Oh oops in doing this I realized that in my previous post I wrote $S_1^2$ as $S_1^z$, but I still evaluated them as $S_1^2$.

EDIT:

So it should have been
$$\frac{1}{2}(S^2-S_1^2-S_2^2)$$

So I am still confused as to why I got 5/4 if it is incorrect :\

 

[vela]

The state $\lvert 1,-1\rangle$ corresponds to $s=1$, $m_s = -1$, $s_1 = 1/2$, and $s_2 = 1/2$.

 

[Xyius]

Oh! I accidentally used the m values in the expressions for S1 and S2 instead of using the s values!

So doing this again I would get.

For the S term: 1(1+1)=2
For the S1 term AND the S2 term: (1/2)(1/2+1)=3/4
So I get in total.

(1/2)(2-3/4-3/4)=1/4

 

[maajdl]

You didn't do it correctly because the energies you mentioned above aren't correct.
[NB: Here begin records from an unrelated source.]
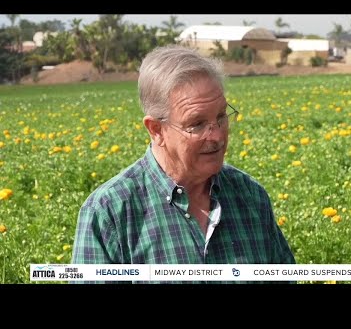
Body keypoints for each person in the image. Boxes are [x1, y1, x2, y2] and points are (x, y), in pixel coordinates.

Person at [71, 45, 296, 283]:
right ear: (156, 130)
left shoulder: (251, 197)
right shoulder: (110, 213)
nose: (217, 136)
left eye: (221, 117)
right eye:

Yes, I was too fast in expanding the Cartesian product of the Pauli matrices.
Being more careful, here is the Hamiltonian I found in the {|++>,|+->,|-+>,|-->} basis:

\begin{pmatrix}
\frac{B}{2}+\frac{1}{4} & 0 & 0 & 0 \\
0 & \frac{B}{2}-\frac{1}{4} & \frac{1}{2} & 0 \\
0 & \frac{1}{2} & -\frac{B}{2}-\frac{1}{4} & 0 \\
0 & 0 & 0 & \frac{1}{4}-\frac{B}{2} \\
\end{pmatrix}

And those are the eigenvalues of this matrix:

1/4 - B/2
1/4 + B/2
-1/4 - Sqrt[1 + B^2]/2
-1/4 +Sqrt[1 + B^2]/2

There is indeed a degeneracy of the unperturbed Hamiltonian!
Quite logical, since 1 and 2 can be exchanged before perturbation.

 

[Xyius]

SO i think I got the answer! I re-did the problem with this new insight and got every diagonal term in the first term of the Hamiltonian to be 1/4. I then found the matrix representation of the second term (which was NOT diagonal) and added them together. Then found the eigenvalues to be..

$$E_n=\frac{1}{4}+\frac{B}{2},\frac{1}{4}-\frac{B}{2},\frac{1}{4}+\frac{B}{4}(\sqrt{5}-1),\frac{1}{4}-\frac{B}{4}(\sqrt{5}+1)$$

I then found the first order corrections to the energies of the perturbation and got..

$$\Delta^1= \frac{B}{2},-\frac{B}{2},\frac{B}{4}(\sqrt{5}-1), -\frac{B}{4}(\sqrt{5}+1)$$

Which means that after only finding the first order energies, I get the exact solution!

But one question, does this mean I do not have to find the second order? Or should I show that the second order is zero?

 

[vela]

Recheck the unperturbed Hamiltonian. One of the diagonal elements should be -3/4.

 

[Xyius]

Hmm I check it a few times and I keep getting 5/4. Namely the terms involving the vectors |1,0> and |0,0>.

The $S^2$ term gives me 2, the $-S_1^2$ term gives me -3/8 and the $-S_2^2$ term gives me another -3/8. All together I get..

2-3/8-3/8=5/4

 

[vela]

I have to say I am baffled as to how you're finding calculating four numbers (really just two) so difficult to do correctly. In your previous post, you said you got all 1/4. Now you're saying you're getting a 5/4.

For the $\lvert 1, m \rangle$ states, what are $s$, $s_1$, and $s_2$ equal to?

For the $\lvert 0, 0 \rangle$ state, what are $s$, $s_1$, and $s_2$ equal to?

 

[Xyius]

I have to say I am baffled as to how you're finding calculating four numbers (really just two) so difficult to do correctly. In your previous post, you said you got all 1/4. Now you're saying you're getting a 5/4.

For the $\lvert 1, m \rangle$ states, what are $s$, $s_1$, and $s_2$ equal to?

For the $\lvert 0, 0 \rangle$ state, what are $s$, $s_1$, and $s_2$ equal to?

Sorry, for some reason I keep using the $m_s$ values instead of the $s_1$ or $s_2$ values and it is completely screwing up my calculations. Doing things again, I do indeed get -3/4 for the |0,0> expectation value. I am going to go through finding the eigenvalues and eigenvectors again and hopefully finish this problem.